From: Thomas Zhang <tk.zhang@...3421...>
Date: Fri, 15 Dec 2017 22:56:13 +0000

Hi all,

Thanks for the replies! Sorry, 1 small correction, the timestep I used was 0.25fs. The times should be divided by half. 

I have tried adjusting the timestep to half (0.125fs) during the NEMD step for a smaller system. The two attached files are both equilibrated at 0.25fs timestep, but one is ran with NEMD using 0.125fs, and one is using 0.25fs. Interestingly, I get even more drift. It could be also dependent on the specific velocity configuration. I have seen the similar behaviour with a separate series of repeated runs, only changing the inital velocity seed. Some systems had drift, while others had less.


From: Benjamin Jensen <bdjensen@...1754...>
Sent: Thursday, December 14, 2017 7:51:03 AM
Cc: Thomas Zhang
Subject: Re: [lammps-users] Reaxff c/h/o energy conservation and temperature drift in NVE
The Chenoweth CHO parameters have some pretty steep gradients, and usually requires smaller than typical time steps for energy conservation. I wouldn't be surprised if 0.5 fs was still to large. I'd rerun with decreasing time steps and look for convergence.

On Wed, Dec 13, 2017 at 5:08 PM, Ray Shan <rshan@...1795...> wrote:
The ReaxFF combustion force field was fitted to describe the combustion of hydrocarbons, not graphene oxides.  You might just be using a force field that is not appropriate for your simulation.

## TASKS AND EXERCISES
A – In the email thread about ReaxFF energy drift, what was the ReaxFF combustion force field fitted to describe?
B – Reproduce the part of the email thread about ReaxFF energy drift between "Thanks for the" and "others had less.", inclusive.
C – Write the next part of the email thread about ReaxFF energy drift, beginning right after its final sentence.
The listing that comes next has no connection to the email thread about ReaxFF energy drift.

## GIVEN INFORMATION
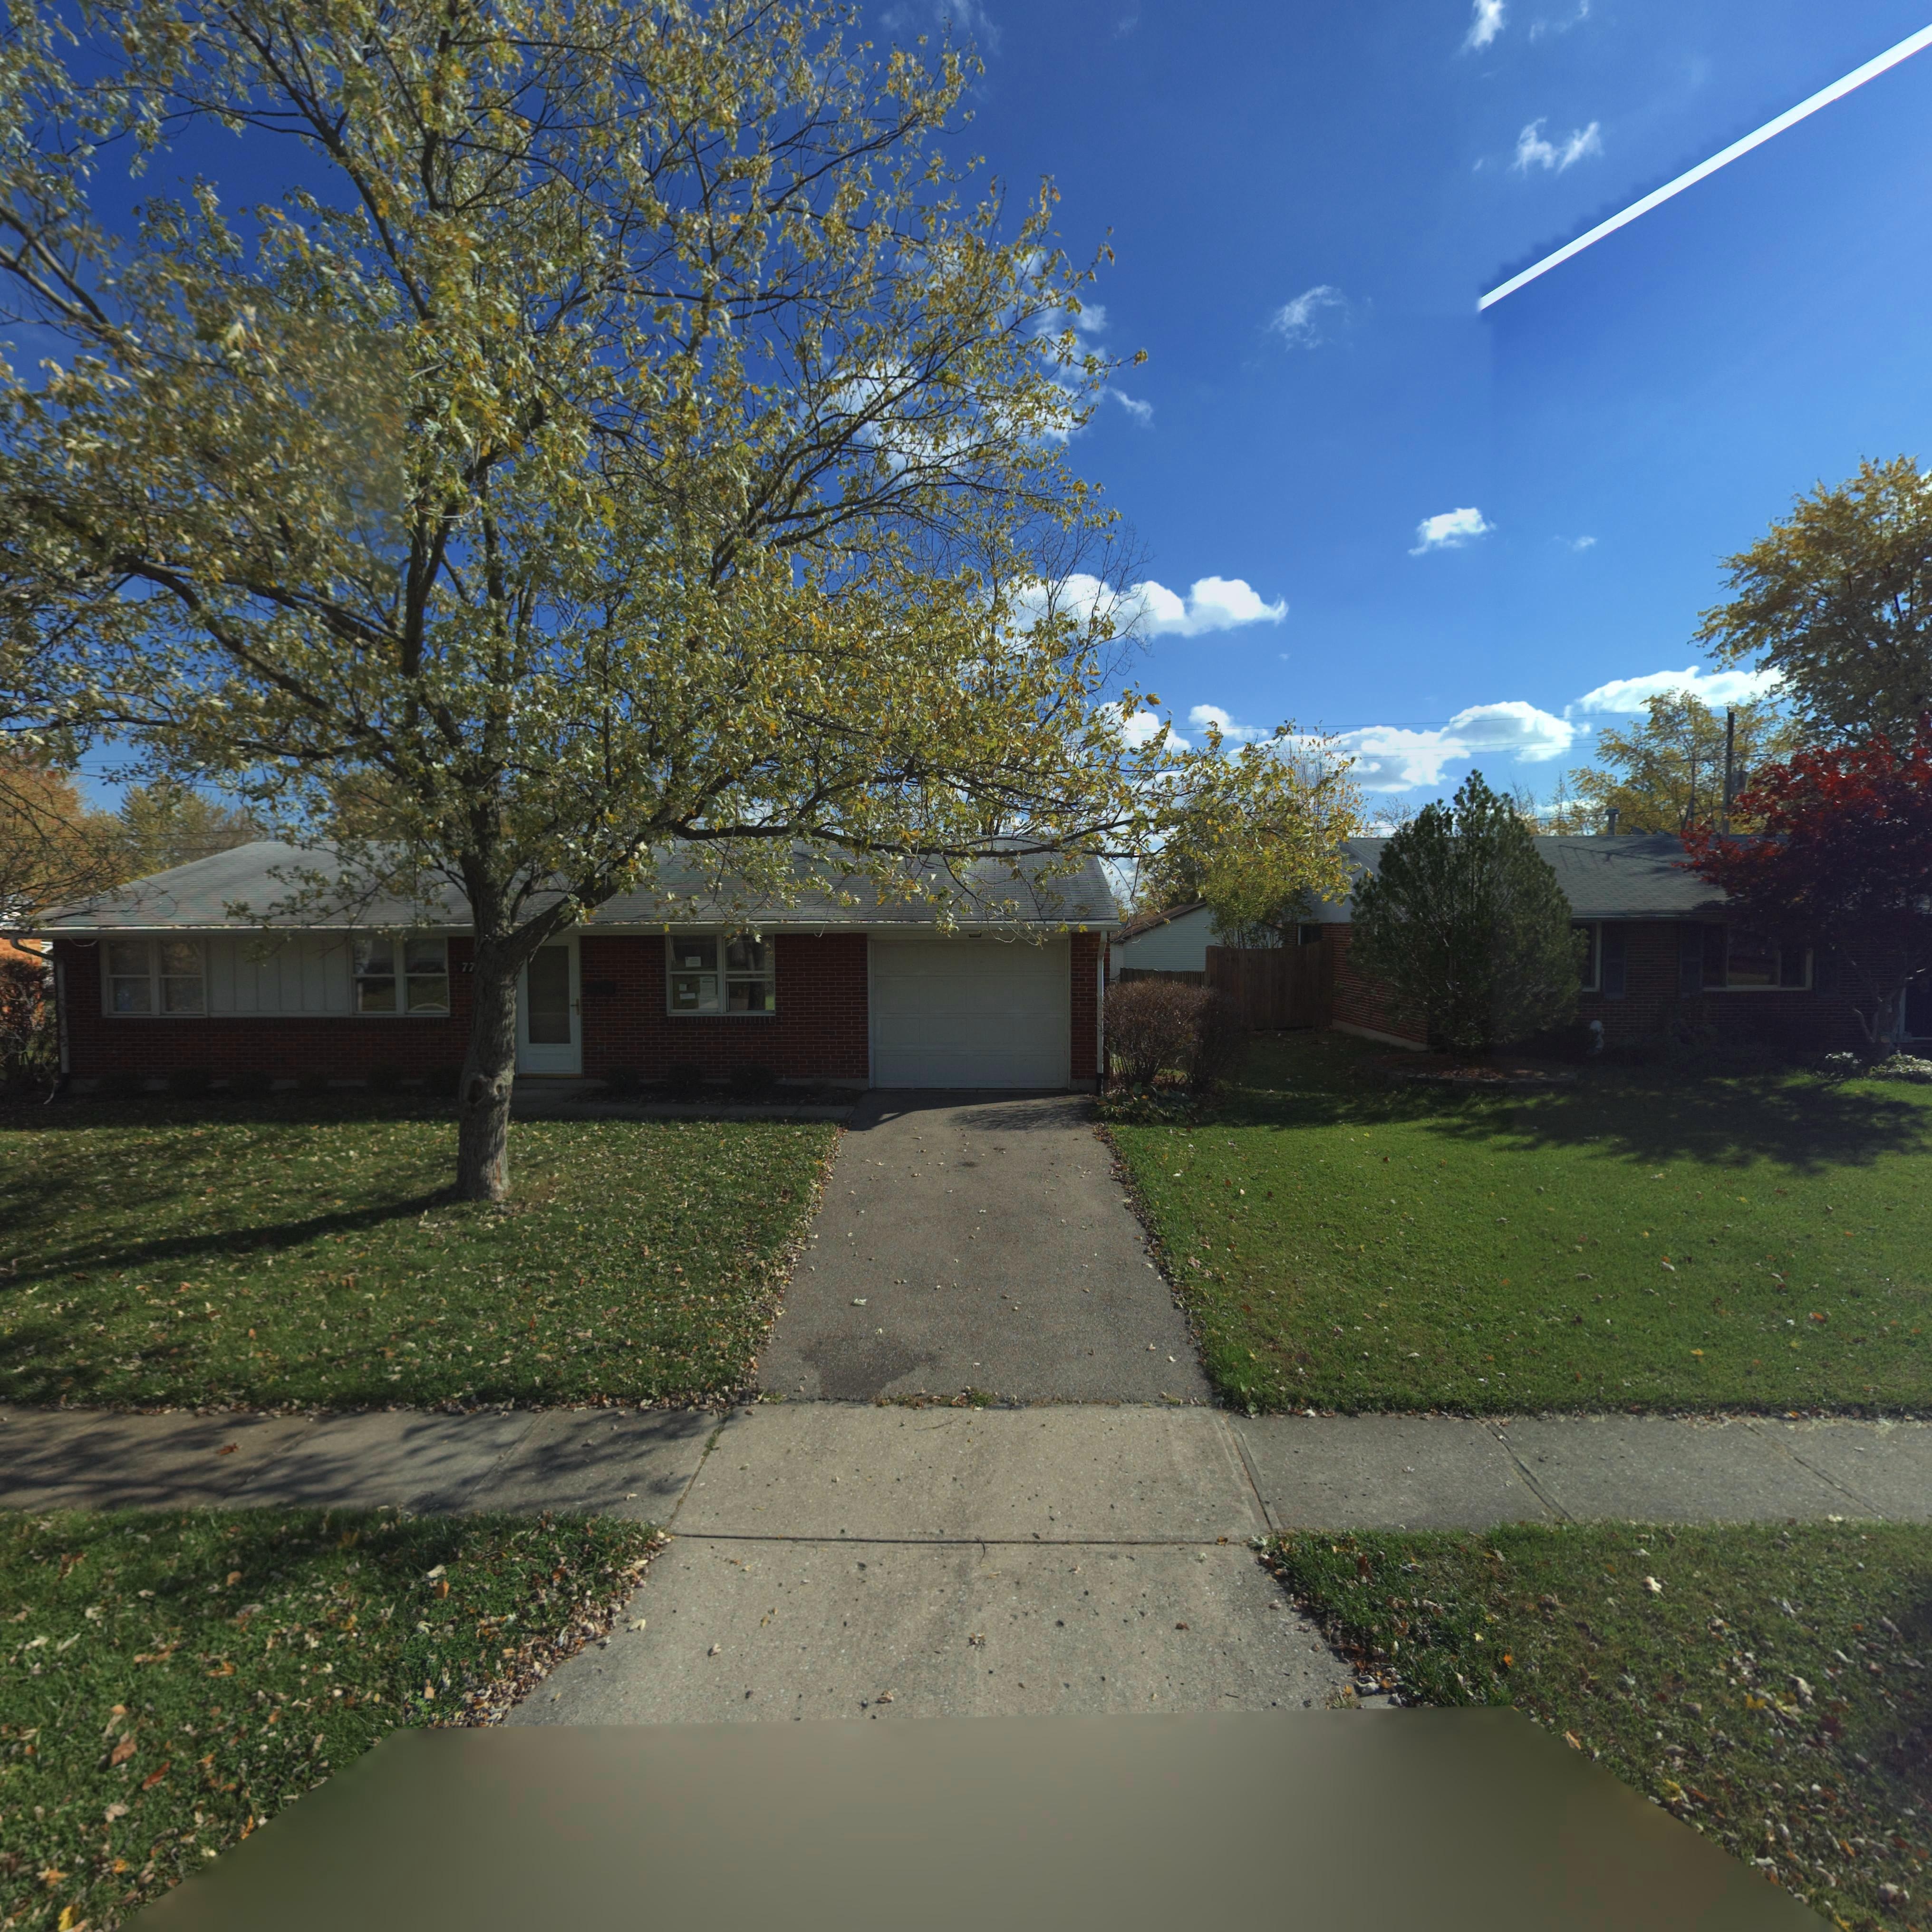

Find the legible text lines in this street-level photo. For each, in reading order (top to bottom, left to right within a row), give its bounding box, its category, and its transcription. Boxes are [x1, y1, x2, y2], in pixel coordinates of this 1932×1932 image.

[461, 961, 477, 973] StreetNumber: 77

## THE RESPONSES
A – The combustion of hydrocarbons.

B –
Thanks for the replies! Sorry, 1 small correction, the timestep I used was 0.25fs. The times should be divided by half. 

I have tried adjusting the timestep to half (0.125fs) during the NEMD step for a smaller system. The two attached files are both equilibrated at 0.25fs timestep, but one is ran with NEMD using 0.125fs, and one is using 0.25fs. Interestingly, I get even more drift. It could be also dependent on the specific velocity configuration. I have seen the similar behaviour with a separate series of repeated runs, only changing the inital velocity seed. Some systems had drift, while others had less.

C –
On 12/13/17, 1:58 PM, "Thomas Zhang" <tk.zhang@...3421...> wrote:

Dear LAMMPS community,

This question is regarding the Reaxff c/h/o combustion force field (Chenoweth, Van duin, and Goddard, 2008). I am simulating Graphene Oxide (GO), and using the NVE ensemble with NEMD to calculate thermal conductivity. There are issues with energy conservation in the NVE ensemble. For example, one system is GO with 50% oxygen (hydroxyl) concentration. The system is first equilibrated using NPT at 300K for 4ns, and a timestep of 0.5fs. Then it is transitioned from NVT to NVE for 25ps each. When the calculation is done in NVE, and a heat flux is applied (using the M-P algorithm), the temperature drifts from 300K - ~370K in the span of 300ps, as shown in the first attached file. Most likely the equilibration and timestep used are sufficient. This issue is less pronounced when the temperature gradient is removed.

I have tested the same methodology (NEMD) with Silicon using the SW potential, and the temperature does not drift at all, as shown by the second attached file.